[GIVEN DATA Boundary: Start]

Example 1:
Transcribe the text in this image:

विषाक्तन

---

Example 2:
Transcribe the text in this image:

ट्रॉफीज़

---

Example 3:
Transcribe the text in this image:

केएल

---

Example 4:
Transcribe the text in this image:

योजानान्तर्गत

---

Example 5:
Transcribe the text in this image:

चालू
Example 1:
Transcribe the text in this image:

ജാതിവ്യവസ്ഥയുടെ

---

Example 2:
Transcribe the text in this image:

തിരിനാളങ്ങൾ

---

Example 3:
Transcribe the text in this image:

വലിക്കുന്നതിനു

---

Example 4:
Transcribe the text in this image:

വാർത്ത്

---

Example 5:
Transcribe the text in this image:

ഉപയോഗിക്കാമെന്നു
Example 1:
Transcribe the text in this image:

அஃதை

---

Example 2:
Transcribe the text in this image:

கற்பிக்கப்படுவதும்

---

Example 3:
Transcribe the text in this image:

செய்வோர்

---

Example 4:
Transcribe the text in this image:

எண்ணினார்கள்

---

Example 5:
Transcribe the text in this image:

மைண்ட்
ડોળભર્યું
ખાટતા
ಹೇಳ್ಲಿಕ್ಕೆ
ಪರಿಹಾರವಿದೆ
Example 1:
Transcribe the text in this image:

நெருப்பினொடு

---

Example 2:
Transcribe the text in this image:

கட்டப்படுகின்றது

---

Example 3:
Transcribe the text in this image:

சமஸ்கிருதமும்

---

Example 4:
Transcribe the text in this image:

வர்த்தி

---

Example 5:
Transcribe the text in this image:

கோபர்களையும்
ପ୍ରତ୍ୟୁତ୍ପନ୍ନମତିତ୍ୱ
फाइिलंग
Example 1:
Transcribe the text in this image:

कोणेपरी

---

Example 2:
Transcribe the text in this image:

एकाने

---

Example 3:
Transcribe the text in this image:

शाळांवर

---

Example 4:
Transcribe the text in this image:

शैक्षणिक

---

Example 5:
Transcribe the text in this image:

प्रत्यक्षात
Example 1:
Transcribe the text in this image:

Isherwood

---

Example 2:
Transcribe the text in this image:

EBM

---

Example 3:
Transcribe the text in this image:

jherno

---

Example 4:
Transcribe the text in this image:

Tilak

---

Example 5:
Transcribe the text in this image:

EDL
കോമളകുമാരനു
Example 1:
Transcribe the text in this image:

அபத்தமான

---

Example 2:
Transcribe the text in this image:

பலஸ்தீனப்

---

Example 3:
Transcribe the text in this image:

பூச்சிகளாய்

[GIVEN DATA Boundary: End]

_WORK TASK_
The material shown above is to be retyped in full, without alteration.

_EXERCISE ANSWER_
Example 1:
Transcribe the text in this image:

विषाक्तन

---

Example 2:
Transcribe the text in this image:

ट्रॉफीज़

---

Example 3:
Transcribe the text in this image:

केएल

---

Example 4:
Transcribe the text in this image:

योजानान्तर्गत

---

Example 5:
Transcribe the text in this image:

चालू
Example 1:
Transcribe the text in this image:

ജാതിവ്യവസ്ഥയുടെ

---

Example 2:
Transcribe the text in this image:

തിരിനാളങ്ങൾ

---

Example 3:
Transcribe the text in this image:

വലിക്കുന്നതിനു

---

Example 4:
Transcribe the text in this image:

വാർത്ത്

---

Example 5:
Transcribe the text in this image:

ഉപയോഗിക്കാമെന്നു
Example 1:
Transcribe the text in this image:

அஃதை

---

Example 2:
Transcribe the text in this image:

கற்பிக்கப்படுவதும்

---

Example 3:
Transcribe the text in this image:

செய்வோர்

---

Example 4:
Transcribe the text in this image:

எண்ணினார்கள்

---

Example 5:
Transcribe the text in this image:

மைண்ட்
ડોળભર્યું
ખાટતા
ಹೇಳ್ಲಿಕ್ಕೆ
ಪರಿಹಾರವಿದೆ
Example 1:
Transcribe the text in this image:

நெருப்பினொடு

---

Example 2:
Transcribe the text in this image:

கட்டப்படுகின்றது

---

Example 3:
Transcribe the text in this image:

சமஸ்கிருதமும்

---

Example 4:
Transcribe the text in this image:

வர்த்தி

---

Example 5:
Transcribe the text in this image:

கோபர்களையும்
ପ୍ରତ୍ୟୁତ୍ପନ୍ନମତିତ୍ୱ
फाइिलंग
Example 1:
Transcribe the text in this image:

कोणेपरी

---

Example 2:
Transcribe the text in this image:

एकाने

---

Example 3:
Transcribe the text in this image:

शाळांवर

---

Example 4:
Transcribe the text in this image:

शैक्षणिक

---

Example 5:
Transcribe the text in this image:

प्रत्यक्षात
Example 1:
Transcribe the text in this image:

Isherwood

---

Example 2:
Transcribe the text in this image:

EBM

---

Example 3:
Transcribe the text in this image:

jherno

---

Example 4:
Transcribe the text in this image:

Tilak

---

Example 5:
Transcribe the text in this image:

EDL
കോമളകുമാരനു
Example 1:
Transcribe the text in this image:

அபத்தமான

---

Example 2:
Transcribe the text in this image:

பலஸ்தீனப்

---

Example 3:
Transcribe the text in this image:

பூச்சிகளாய்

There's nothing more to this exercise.